使うなら単体で終えず、受け取ってから一段下げるのが無難です。
基本の骨格:ありがとう→具体→共有→次(30秒で作れる)

褒められた時に困るのは、気の利いた言葉が出ないからではありません。
多くの場合、順番が決まっていないために、否定から入ってしまったり、言い訳っぽく長くなったりします。
ここでは「どんな褒めにも転用できる骨格」を一本にします。
答えはシンプルで、次の4点です。
この順番で返せば、謙遜しすぎず、かといって自慢にも見えません。
また、相手は「褒めてよかった」と感じやすく、会話も続けやすくなります。
ありがとう:まず受領の一言で空気を整える
褒め言葉の一番安全な返しは、最初に受け取ることです。
この一言があるだけで、相手の意図(評価・好意・感謝)が肯定され、場が整います。
ここでのポイントは、短く言い切ること。
「そんなことないです」を先に言うより、まず受領してから一段下げるほうが角が立ちにくいです。
具体:どこが嬉しいかを一語だけ足すと嘘っぽくならない
次に「どの点が嬉しかったか」を、短く足します。
褒め言葉に対して具体を返すと、社交辞令っぽさが減り、会話が自然に続きます。
コツは、一語だけで十分ということです。
長く説明すると、逆に作っている印象が出ることがあります。
「段取り」「説明」「気づき」「提案」「対応」など、仕事でも日常でも使える単語を一つ置くだけで成立します。
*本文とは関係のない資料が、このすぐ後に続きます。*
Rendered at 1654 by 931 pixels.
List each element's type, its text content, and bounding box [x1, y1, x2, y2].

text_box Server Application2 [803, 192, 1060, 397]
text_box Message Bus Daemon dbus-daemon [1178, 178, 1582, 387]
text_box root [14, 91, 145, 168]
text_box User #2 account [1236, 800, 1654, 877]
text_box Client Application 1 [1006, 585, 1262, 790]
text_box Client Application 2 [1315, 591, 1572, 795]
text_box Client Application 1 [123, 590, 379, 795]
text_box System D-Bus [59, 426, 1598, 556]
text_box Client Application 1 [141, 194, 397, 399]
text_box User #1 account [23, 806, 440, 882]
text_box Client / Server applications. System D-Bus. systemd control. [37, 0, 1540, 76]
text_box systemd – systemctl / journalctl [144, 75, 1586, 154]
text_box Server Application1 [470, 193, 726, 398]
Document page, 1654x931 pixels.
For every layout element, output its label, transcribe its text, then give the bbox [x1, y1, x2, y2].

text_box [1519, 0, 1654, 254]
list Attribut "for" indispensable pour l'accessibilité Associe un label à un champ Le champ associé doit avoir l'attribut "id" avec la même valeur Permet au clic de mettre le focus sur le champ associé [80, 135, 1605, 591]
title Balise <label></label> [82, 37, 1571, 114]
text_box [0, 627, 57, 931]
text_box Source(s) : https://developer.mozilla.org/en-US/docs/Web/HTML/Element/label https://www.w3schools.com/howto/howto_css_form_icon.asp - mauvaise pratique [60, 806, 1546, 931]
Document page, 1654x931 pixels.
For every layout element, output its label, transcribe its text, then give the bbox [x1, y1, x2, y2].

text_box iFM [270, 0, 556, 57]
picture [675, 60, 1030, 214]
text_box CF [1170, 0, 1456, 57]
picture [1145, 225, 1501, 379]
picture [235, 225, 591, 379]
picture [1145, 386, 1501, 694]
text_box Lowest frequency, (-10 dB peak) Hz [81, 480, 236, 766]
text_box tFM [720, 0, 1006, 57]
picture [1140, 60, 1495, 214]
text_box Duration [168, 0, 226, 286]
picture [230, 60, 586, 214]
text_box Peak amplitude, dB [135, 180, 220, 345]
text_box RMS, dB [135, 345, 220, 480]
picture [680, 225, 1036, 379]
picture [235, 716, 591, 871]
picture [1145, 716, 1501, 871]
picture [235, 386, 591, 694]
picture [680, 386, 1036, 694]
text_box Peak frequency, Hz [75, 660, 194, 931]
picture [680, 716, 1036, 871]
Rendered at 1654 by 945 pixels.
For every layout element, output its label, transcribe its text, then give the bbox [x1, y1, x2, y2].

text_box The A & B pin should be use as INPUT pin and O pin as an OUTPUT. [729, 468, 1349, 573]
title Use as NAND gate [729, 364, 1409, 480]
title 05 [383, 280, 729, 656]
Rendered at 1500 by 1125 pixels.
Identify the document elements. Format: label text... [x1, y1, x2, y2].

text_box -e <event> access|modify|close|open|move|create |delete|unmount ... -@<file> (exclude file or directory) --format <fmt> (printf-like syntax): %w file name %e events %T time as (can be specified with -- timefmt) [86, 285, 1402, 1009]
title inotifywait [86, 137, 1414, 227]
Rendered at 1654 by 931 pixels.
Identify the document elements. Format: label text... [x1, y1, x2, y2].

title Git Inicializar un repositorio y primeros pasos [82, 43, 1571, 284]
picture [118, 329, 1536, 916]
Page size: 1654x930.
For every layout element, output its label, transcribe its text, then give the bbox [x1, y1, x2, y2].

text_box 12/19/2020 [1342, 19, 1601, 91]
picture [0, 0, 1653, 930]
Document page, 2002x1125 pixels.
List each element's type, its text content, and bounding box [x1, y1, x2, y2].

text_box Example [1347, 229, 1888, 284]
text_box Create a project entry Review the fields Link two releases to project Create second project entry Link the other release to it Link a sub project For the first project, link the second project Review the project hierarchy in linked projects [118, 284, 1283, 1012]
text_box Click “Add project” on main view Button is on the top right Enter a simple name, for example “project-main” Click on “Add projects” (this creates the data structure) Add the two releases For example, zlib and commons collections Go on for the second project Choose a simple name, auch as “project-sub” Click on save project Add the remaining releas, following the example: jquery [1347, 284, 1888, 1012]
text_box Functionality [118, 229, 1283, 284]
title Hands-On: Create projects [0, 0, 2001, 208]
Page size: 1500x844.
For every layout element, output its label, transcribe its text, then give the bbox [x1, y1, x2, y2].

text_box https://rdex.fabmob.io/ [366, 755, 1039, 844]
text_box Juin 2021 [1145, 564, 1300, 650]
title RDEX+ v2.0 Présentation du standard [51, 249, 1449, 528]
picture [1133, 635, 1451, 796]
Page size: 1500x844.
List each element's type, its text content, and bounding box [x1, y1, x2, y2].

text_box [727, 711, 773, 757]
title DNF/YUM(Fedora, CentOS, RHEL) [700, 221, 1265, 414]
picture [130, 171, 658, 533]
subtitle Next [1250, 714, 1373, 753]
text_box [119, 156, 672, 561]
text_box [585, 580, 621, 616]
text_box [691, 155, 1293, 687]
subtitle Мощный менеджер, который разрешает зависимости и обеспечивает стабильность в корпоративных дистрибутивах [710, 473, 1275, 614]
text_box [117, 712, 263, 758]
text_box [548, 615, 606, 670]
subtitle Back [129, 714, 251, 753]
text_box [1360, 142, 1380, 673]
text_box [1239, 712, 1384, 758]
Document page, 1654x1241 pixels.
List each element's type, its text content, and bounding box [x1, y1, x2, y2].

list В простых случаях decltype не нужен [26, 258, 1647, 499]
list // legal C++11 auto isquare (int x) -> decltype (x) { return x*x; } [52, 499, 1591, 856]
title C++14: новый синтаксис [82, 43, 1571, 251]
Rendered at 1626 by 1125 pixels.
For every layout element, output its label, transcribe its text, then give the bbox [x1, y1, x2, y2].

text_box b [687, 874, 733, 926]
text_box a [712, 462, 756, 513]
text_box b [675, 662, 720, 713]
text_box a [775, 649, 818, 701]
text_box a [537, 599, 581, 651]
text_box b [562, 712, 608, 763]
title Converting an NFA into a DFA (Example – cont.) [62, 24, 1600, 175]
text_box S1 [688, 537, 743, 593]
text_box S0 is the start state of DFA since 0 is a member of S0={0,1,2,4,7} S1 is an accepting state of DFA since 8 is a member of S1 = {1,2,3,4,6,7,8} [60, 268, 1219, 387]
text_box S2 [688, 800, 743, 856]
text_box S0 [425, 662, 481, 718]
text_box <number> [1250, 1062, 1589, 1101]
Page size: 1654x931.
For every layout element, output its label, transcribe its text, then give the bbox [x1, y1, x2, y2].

共有:チーム・相手のおかげを添えると自慢に見えにくい
ここが、謙遜しすぎずに“自慢にも見えない”ポイントです。
自分の成果を受け取ったあとに、功績の一部を相手や周囲に渡すと、温度感がちょうどよくなります。
重要なのは、過剰にへりくだらないことです。
「私なんて…」に落とすより、感謝として共有するほうが自然に見えます。
次:一言だけ前向きな宣言を置く(関係が伸びる)
最後に「次」を一言置くと、褒め言葉がその場で終わらず、関係が前に進みます。
ここでも長く語る必要はありません。
この「次」があると、相手は安心します。
受領だけで終えるよりも、あなたの姿勢が伝わり、好印象が残りやすいでしょう。
この骨格を頭に置いておくと、どんな褒め言葉でも30秒で返せます。
次は、特にやりがちなNG返し(全否定・自虐・褒め返しのやりすぎ)を、角を立てずに直す方法を整理します。
やりがちなNG返しと、角を立てずに直す言い換え
褒められたときに失敗しやすいのは、言葉選びそのものより「反射的な型」です。
とっさに出る言い方には癖があり、悪気がなくても相手の気持ちを置き去りにしやすいでしょう。
ここでは、よくあるNGを3パターンに分けて整理します。
それぞれ「なぜ気まずくなるか」と「どう直すと安全か」をセットでまとめます。
全否定タイプ(例:全然です/そんなことない)→受領+努力へ
なぜNGになりやすいか
全否定は、謙遜のつもりでも相手にはこう届きます。
特に職場では、褒め言葉が「感謝」や「安心」の意味を含むことも多いので、否定が強いほど温度差が出ます。
直し方の軸:まず受け取ってから、努力に落とす
否定ではなく、受領→姿勢の順にすると角が立ちにくいです。
ポイントは、謙遜をゼロにすることではなく、否定をやめて姿勢に置き換えることです。
自虐タイプ(例:運が良かっただけ)→感謝+次へ
なぜNGになりやすいか
自虐は場を和ませるつもりでも、相手に負担を渡すことがあります。
とくに目上や取引先相手だと、軽い自虐でも不安や違和感につながりやすいです。
直し方の軸:自分を下げずに、感謝と次で締める
自虐したくなったら、代わりに「嬉しい」「助かった」「次も頑張る」を置きます。
ここでも重要なのは、場のエネルギーを下げないことです。会話が前に進みます。
褒め返しのやりすぎ→一言だけ返すのが無難
なぜNGになりやすいか
褒め返し自体は悪くありません。
ただ、勢いで褒め返しを重ねると次の印象になりやすいです。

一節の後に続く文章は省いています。